What is needed:
In the entries below, find the line with "(770) 501-7883" and print exactly every line from there up to and including the line with "joined MobiKin Team, specializing in Mobile", with no other lines.

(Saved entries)
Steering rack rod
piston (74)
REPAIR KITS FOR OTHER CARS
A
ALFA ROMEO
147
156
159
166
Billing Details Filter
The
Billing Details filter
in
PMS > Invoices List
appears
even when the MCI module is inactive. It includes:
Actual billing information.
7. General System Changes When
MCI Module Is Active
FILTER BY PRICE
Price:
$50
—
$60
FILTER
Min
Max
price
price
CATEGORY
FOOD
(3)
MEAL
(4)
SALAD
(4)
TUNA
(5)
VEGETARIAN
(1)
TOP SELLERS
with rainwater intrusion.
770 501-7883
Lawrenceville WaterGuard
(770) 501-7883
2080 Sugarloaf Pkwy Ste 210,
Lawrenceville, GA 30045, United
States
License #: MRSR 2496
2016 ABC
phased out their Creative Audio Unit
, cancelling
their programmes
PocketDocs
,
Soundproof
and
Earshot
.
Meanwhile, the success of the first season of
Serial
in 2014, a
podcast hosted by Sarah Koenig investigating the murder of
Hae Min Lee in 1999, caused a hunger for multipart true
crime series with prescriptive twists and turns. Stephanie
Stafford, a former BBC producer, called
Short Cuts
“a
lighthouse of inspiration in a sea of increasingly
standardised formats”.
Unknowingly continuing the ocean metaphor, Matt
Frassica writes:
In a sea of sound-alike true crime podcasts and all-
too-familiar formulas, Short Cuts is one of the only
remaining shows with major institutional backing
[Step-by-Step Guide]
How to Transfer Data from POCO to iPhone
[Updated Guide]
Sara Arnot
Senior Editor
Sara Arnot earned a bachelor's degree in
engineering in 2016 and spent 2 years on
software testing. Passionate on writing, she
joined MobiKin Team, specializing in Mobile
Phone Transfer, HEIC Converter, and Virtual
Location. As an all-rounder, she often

Problem solution:
(770) 501-7883
2080 Sugarloaf Pkwy Ste 210,
Lawrenceville, GA 30045, United
States
License #: MRSR 2496
2016 ABC
phased out their Creative Audio Unit
, cancelling
their programmes
PocketDocs
,
Soundproof
and
Earshot
.
Meanwhile, the success of the first season of
Serial
in 2014, a
podcast hosted by Sarah Koenig investigating the murder of
Hae Min Lee in 1999, caused a hunger for multipart true
crime series with prescriptive twists and turns. Stephanie
Stafford, a former BBC producer, called
Short Cuts
“a
lighthouse of inspiration in a sea of increasingly
standardised formats”.
Unknowingly continuing the ocean metaphor, Matt
Frassica writes:
In a sea of sound-alike true crime podcasts and all-
too-familiar formulas, Short Cuts is one of the only
remaining shows with major institutional backing
[Step-by-Step Guide]
How to Transfer Data from POCO to iPhone
[Updated Guide]
Sara Arnot
Senior Editor
Sara Arnot earned a bachelor's degree in
engineering in 2016 and spent 2 years on
software testing. Passionate on writing, she
joined MobiKin Team, specializing in Mobile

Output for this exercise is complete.